__What the task requires__. Read the records below and report each line in which "richiedono" occurs.

__Records provided__.
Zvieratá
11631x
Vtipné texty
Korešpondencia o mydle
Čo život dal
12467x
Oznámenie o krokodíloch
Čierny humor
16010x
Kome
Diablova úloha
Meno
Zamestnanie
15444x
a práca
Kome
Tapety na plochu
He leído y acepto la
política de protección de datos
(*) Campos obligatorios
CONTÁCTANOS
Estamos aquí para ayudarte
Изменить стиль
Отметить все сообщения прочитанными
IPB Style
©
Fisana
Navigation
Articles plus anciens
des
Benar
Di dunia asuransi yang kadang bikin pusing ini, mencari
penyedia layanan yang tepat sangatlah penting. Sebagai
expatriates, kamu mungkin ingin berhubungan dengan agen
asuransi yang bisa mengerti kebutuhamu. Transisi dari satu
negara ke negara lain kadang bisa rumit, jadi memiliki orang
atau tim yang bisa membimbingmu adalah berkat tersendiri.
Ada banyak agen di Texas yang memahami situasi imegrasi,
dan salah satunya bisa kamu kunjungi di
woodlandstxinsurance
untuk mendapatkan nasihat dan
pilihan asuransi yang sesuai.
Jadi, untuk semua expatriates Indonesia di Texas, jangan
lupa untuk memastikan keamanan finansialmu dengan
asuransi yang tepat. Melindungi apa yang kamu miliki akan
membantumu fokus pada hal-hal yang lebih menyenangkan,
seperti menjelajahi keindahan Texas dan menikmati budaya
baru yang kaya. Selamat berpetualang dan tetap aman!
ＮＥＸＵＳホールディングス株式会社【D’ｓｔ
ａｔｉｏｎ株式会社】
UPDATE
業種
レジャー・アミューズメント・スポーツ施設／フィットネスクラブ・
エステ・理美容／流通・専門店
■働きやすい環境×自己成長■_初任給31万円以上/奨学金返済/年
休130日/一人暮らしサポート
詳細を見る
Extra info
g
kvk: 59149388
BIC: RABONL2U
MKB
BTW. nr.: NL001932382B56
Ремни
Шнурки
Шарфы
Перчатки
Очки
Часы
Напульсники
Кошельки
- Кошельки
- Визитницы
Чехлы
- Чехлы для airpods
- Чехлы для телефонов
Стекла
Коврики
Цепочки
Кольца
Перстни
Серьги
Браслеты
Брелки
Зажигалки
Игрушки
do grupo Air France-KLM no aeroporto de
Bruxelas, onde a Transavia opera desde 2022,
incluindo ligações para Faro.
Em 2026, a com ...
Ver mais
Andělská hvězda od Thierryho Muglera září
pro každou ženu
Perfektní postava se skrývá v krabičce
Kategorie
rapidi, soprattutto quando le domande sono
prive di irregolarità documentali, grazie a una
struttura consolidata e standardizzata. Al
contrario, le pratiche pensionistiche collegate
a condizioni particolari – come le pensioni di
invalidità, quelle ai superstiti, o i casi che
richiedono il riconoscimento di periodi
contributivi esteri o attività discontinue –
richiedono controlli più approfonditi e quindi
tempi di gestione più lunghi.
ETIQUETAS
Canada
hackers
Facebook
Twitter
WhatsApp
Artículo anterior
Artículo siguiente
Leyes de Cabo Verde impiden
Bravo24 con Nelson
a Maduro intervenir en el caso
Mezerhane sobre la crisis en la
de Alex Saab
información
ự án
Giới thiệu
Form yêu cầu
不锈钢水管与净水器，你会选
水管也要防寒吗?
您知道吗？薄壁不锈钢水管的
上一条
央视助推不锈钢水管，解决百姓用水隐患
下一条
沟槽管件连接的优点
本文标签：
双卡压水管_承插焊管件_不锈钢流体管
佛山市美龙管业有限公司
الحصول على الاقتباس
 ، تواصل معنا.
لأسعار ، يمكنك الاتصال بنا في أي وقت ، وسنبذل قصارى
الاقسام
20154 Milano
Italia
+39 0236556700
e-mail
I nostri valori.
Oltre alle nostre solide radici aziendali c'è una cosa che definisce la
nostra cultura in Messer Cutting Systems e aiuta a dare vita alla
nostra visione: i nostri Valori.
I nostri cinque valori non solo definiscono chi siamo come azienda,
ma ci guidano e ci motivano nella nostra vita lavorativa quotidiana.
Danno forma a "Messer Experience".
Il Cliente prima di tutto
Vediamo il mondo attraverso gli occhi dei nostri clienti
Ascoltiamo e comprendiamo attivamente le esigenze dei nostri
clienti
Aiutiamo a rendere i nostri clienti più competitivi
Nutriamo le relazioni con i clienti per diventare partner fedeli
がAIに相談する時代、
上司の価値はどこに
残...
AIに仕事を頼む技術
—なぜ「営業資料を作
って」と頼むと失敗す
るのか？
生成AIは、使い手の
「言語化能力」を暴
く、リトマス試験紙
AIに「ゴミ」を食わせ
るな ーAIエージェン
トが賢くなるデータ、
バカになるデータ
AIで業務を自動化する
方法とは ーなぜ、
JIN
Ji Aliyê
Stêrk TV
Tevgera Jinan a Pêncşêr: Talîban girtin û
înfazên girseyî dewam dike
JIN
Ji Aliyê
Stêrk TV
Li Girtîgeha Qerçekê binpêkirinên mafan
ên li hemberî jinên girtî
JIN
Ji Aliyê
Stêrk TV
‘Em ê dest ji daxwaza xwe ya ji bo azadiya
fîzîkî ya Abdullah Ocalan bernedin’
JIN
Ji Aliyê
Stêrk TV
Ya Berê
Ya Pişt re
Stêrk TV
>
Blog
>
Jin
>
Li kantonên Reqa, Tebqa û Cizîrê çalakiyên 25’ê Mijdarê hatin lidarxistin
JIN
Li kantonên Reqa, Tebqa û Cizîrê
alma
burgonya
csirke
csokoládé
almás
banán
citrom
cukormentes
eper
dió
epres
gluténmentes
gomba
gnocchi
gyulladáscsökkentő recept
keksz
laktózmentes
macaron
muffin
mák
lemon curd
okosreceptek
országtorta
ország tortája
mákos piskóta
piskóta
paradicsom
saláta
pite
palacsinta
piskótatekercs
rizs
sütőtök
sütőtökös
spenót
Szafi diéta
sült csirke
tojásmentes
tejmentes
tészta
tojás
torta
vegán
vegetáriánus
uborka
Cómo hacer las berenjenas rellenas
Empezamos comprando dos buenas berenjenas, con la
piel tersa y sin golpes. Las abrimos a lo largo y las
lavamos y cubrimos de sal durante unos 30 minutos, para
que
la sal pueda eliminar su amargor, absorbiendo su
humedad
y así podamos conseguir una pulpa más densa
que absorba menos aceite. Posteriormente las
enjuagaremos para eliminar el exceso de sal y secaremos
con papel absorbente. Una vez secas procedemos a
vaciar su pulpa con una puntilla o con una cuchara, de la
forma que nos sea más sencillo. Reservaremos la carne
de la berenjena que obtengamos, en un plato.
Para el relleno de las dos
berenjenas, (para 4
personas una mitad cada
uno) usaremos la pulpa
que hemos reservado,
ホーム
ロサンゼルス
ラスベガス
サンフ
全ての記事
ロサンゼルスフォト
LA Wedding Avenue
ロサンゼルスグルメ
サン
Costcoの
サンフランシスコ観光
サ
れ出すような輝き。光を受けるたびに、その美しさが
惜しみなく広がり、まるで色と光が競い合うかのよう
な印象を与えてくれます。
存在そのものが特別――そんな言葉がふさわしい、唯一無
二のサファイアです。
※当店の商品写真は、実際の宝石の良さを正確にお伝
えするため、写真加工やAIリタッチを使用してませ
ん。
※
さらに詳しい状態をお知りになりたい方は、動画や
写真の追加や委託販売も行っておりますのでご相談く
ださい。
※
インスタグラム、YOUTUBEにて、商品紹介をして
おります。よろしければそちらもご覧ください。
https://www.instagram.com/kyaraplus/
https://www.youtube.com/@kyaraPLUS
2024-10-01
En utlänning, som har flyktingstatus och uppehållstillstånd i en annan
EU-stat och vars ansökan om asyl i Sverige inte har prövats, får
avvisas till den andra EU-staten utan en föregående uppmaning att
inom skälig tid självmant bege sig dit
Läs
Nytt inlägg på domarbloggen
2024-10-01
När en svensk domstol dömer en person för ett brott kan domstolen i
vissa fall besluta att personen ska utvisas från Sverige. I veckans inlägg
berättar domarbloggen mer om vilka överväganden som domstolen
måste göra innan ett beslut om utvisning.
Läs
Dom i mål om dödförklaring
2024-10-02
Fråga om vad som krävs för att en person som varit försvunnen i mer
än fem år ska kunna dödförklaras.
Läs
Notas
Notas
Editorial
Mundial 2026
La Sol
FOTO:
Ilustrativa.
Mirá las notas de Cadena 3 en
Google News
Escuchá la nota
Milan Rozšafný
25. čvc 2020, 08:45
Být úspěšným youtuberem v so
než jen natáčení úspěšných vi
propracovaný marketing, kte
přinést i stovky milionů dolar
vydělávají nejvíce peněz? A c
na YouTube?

__Task solution__.
richiedono il riconoscimento di periodi
richiedono controlli più approfonditi e quindi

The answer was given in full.